An older woman was bawling her out, and I assumed this was Brigitte Rouille. She was thinner than Joy and slightly taller. About my age, maybe a few years older, with pale skin, a long nose, and straight hair that trailed down her white-jacketed back in a long ebony ponytail.

“You stupid brat!” Brigitte shouted. The woman’s face was flushed with fury. Beneath her tall chef’s hat, her forehead was beaded with sweat. “You are a clumsy moron! Vous écoutez-moi! If you bump into me one more time during service, I will filet your ass so it fits into this kitchen!”
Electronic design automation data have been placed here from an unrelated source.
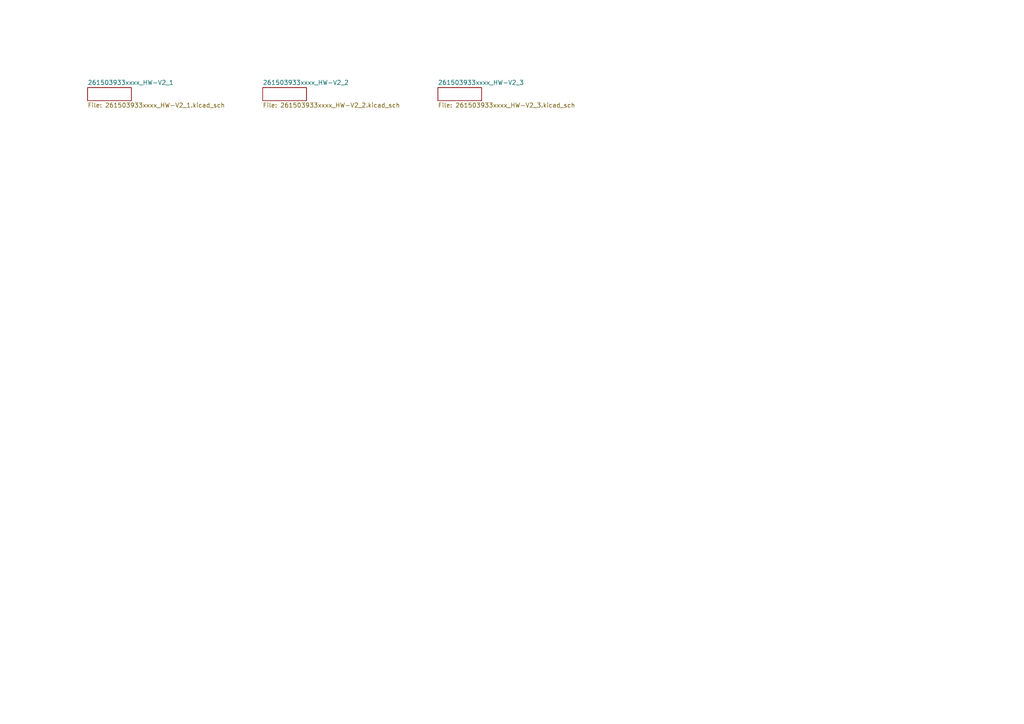
<source format=kicad_sch>
(kicad_sch
	(version 20231120)
	(generator "eeschema")
	(generator_version "8.0")
	(uuid "ec7bf7e6-4c40-4a4d-a35b-b7cbf9b0796f")
	(paper "A4")
	(lib_symbols)
	(sheet
		(at 76.2 25.4)
		(size 12.7 3.81)
		(fields_autoplaced yes)
		(stroke
			(width 0)
			(type solid)
		)
		(fill
			(color 0 0 0 0.0000)
		)
		(uuid "0ada07da-ed92-43f8-9002-662a84a6f02d")
		(property "Sheetname" "261503933xxxx_HW-V2_2"
			(at 76.2 24.6884 0)
			(effects
				(font
					(size 1.27 1.27)
				)
				(justify left bottom)
			)
		)
		(property "Sheetfile" "261503933xxxx_HW-V2_2.kicad_sch"
			(at 76.2 29.7946 0)
			(effects
				(font
					(size 1.27 1.27)
				)
				(justify left top)
			)
		)
		(instances
			(project "261503933xxxx_HW-V2"
				(path "/ec7bf7e6-4c40-4a4d-a35b-b7cbf9b0796f"
					(page "2")
				)
			)
		)
	)
	(sheet
		(at 25.4 25.4)
		(size 12.7 3.81)
		(fields_autoplaced yes)
		(stroke
			(width 0)
			(type solid)
		)
		(fill
			(color 0 0 0 0.0000)
		)
		(uuid "b0337f3e-b60f-46a2-8666-fe14a63b03eb")
		(property "Sheetname" "261503933xxxx_HW-V2_1"
			(at 25.4 24.6884 0)
			(effects
				(font
					(size 1.27 1.27)
				)
				(justify left bottom)
			)
		)
		(property "Sheetfile" "261503933xxxx_HW-V2_1.kicad_sch"
			(at 25.4 29.7946 0)
			(effects
				(font
					(size 1.27 1.27)
				)
				(justify left top)
			)
		)
		(instances
			(project "261503933xxxx_HW-V2"
				(path "/ec7bf7e6-4c40-4a4d-a35b-b7cbf9b0796f"
					(page "1")
				)
			)
		)
	)
	(sheet
		(at 127 25.4)
		(size 12.7 3.81)
		(fields_autoplaced yes)
		(stroke
			(width 0)
			(type solid)
		)
		(fill
			(color 0 0 0 0.0000)
		)
		(uuid "f252500a-85d7-4483-9d85-02cf9ea7c0b0")
		(property "Sheetname" "261503933xxxx_HW-V2_3"
			(at 127 24.6884 0)
			(effects
				(font
					(size 1.27 1.27)
				)
				(justify left bottom)
			)
		)
		(property "Sheetfile" "261503933xxxx_HW-V2_3.kicad_sch"
			(at 127 29.7946 0)
			(effects
				(font
					(size 1.27 1.27)
				)
				(justify left top)
			)
		)
		(instances
			(project "261503933xxxx_HW-V2"
				(path "/ec7bf7e6-4c40-4a4d-a35b-b7cbf9b0796f"
					(page "3")
				)
			)
		)
	)
	(sheet_instances
		(path "/"
			(page "1")
		)
	)
)
</source>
“It’s not my fault, Chef Rouille. I know about economy of movement from school, but you kept bumping me. I was standing still.” Joy’s quiet defense seemed to further enrage the woman, and she went back to shouting in French, tendons bulging on her neck.

My fists clenched, and I looked around to see what had happened to Joy’s coworkers. Finally, I saw them. They’d fled to the dishwashing area: five male line cooks (four small Caucasian men and an Asian guy, their faces blanched as white as their chef’s jackets and flat-topped cook’s caps). There was also an older Latino swing cook, a younger Latino dishwasher, and an African American pastry chef (an attractive young woman wearing a burgundy chef’s jacket). They were all huddled close, like paralyzed swimmers watching a shark circle its chosen victim a few yards away.

Just then, Chef Rouille paused to take a breath from her venomous ranting, and Joy finally snapped out in anger: “If Tommy were here, you wouldn’t be acting like this!”